Jon Stewart’s takedown of conservatives who complain that 51 percent of American households don’t pay any income taxes is getting a lot of laughs from the left. Color me unamused. On this one, I’m with the right. Well, sort of. Let’s just say—as a teacher used to say of my papers—they’re right for the wrong reasons.
It actually is a scandal that 51 percent of American households are not paying income taxes. Not because it means the majority of Americans are free-loaders but because it means the majority of Americans don’t make enough to money to pay taxes. (Though as the Center on Budget and Policy Priorities points out, that statistic comes from 2009, which wasn’t a good year for most Americans. Usually, the figure is somewhere between 35 and 40 percent, which still sucks. Also, the poor pay all sorts of other taxes, but that is a different issue.) More broadly, it means 1/2 the population doesn’t have the wherewithal to fund and sustain the basic operating costs of a democracy. That’s not a system liberals ought to be defending.

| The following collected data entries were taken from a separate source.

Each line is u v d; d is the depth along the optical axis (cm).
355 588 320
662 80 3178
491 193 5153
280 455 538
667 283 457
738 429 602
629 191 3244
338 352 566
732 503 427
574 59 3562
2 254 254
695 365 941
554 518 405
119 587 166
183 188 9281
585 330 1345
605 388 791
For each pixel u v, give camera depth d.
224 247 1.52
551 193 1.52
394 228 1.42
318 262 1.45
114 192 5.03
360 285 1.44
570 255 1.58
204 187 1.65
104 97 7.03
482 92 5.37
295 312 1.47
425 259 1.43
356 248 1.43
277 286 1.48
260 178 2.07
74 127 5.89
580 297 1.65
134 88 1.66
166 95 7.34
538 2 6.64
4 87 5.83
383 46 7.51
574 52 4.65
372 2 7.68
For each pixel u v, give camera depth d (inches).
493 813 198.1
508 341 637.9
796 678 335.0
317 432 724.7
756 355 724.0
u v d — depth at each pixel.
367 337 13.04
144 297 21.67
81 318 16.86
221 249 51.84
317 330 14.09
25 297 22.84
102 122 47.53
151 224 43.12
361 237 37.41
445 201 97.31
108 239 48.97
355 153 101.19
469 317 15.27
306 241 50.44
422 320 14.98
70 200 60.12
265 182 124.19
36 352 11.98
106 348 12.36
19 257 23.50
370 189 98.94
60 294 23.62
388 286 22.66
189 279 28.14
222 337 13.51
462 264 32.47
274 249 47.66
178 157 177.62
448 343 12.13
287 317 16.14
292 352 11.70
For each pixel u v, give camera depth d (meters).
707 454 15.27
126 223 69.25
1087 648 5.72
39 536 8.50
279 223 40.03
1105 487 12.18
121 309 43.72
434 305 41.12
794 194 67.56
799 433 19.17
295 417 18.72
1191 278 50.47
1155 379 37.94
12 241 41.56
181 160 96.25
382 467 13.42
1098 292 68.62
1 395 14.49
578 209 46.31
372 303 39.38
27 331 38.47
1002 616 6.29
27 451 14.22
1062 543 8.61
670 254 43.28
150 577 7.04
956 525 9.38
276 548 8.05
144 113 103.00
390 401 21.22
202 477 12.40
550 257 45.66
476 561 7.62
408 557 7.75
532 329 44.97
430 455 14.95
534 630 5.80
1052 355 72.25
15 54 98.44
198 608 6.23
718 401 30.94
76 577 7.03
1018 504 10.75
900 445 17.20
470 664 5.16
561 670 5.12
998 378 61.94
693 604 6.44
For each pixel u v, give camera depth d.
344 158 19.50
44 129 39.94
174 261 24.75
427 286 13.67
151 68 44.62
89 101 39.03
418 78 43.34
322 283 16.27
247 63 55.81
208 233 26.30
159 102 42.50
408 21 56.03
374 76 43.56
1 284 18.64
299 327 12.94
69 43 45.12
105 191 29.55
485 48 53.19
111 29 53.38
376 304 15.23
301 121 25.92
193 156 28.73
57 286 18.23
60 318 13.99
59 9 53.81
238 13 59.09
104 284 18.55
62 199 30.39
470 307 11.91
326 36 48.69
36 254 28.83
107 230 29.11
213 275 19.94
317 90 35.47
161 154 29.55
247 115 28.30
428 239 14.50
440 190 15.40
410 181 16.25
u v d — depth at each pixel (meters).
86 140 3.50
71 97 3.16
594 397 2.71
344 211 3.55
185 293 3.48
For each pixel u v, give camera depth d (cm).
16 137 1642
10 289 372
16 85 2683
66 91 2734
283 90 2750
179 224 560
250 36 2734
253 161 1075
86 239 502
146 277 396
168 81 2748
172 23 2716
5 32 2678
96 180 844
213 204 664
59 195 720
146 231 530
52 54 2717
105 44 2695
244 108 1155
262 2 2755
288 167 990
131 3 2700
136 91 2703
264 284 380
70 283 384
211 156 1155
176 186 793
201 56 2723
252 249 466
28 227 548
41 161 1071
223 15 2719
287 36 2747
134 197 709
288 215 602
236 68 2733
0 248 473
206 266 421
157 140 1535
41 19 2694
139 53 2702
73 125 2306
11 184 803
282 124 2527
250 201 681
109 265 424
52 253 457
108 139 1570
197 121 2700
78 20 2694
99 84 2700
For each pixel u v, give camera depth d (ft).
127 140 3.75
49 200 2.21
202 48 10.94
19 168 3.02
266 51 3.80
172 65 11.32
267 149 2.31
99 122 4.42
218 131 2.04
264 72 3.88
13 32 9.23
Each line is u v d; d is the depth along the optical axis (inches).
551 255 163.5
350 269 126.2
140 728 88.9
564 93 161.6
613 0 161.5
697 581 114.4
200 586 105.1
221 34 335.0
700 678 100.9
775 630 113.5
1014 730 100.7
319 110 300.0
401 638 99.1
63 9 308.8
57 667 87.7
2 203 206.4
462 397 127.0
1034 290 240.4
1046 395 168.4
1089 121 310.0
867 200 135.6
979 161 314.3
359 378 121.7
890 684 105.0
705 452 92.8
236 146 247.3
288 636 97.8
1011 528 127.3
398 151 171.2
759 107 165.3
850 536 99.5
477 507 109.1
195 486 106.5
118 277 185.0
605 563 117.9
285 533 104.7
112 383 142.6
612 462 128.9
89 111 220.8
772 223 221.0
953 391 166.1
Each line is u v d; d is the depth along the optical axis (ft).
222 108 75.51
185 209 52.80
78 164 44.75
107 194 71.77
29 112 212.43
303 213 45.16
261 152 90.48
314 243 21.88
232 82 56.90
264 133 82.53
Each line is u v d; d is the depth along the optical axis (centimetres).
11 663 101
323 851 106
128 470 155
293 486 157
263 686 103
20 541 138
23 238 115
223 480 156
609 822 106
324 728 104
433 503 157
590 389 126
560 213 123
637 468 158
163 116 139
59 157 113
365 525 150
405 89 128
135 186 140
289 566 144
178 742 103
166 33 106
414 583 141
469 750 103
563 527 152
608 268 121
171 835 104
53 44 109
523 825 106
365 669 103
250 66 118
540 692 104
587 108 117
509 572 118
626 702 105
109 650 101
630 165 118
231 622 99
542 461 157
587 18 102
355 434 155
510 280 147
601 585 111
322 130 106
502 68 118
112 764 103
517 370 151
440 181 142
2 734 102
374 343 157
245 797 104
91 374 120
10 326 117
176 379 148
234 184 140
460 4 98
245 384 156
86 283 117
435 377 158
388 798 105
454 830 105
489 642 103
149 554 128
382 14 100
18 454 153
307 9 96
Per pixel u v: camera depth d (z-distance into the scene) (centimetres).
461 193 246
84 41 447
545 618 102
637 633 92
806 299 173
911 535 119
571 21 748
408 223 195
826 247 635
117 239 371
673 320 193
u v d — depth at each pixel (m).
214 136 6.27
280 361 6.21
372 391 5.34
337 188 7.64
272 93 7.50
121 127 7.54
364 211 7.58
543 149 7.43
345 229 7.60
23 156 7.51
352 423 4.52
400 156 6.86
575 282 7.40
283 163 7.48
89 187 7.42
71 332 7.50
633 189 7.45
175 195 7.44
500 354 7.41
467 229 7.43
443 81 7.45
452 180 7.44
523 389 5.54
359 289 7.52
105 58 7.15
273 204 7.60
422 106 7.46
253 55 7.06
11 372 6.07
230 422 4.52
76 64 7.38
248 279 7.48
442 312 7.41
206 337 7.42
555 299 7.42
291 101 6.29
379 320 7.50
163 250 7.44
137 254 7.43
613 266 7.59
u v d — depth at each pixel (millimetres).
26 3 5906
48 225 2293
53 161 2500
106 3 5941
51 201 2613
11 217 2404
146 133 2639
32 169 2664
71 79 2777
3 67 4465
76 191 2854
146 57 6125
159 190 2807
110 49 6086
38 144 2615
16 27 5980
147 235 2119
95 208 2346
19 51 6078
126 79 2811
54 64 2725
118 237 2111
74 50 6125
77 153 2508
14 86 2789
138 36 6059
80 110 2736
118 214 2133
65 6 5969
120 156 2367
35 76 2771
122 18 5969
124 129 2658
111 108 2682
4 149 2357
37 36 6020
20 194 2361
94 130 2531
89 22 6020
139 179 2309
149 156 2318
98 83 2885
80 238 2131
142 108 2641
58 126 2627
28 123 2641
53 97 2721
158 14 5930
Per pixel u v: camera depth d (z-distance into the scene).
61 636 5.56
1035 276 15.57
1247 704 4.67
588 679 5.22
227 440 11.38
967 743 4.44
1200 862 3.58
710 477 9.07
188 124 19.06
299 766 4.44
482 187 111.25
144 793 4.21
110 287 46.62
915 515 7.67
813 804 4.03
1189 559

Ever since Bill Clinton, one of liberals’ main strategies to improve the condition of the working poor has been the Earned Income Tax Credit, which bumps up low wages by essentially giving workers money in the form of a tax refund. (The EITC is also one of the reasons so many households don’t pay any taxes). That’s not a bad thing, as anti-poverty programs go. But it’s become something of a fetish for Democrats who can’t stomach a real confrontation with the employing classes in this country. And that is a bad thing. It’s no accident that the EITC was first instituted in 1975. Though it was meant to address other issues, it was well timed to become the emblematic policy of an economy built on stagnant wages and a New Deal state in retreat.
Four decades later, wages are still stagnant, and the New Deal state is all but dead. So while I appreciate the class warfare of Stewart’s satire, I’m not eager to join the encampment he’s defending.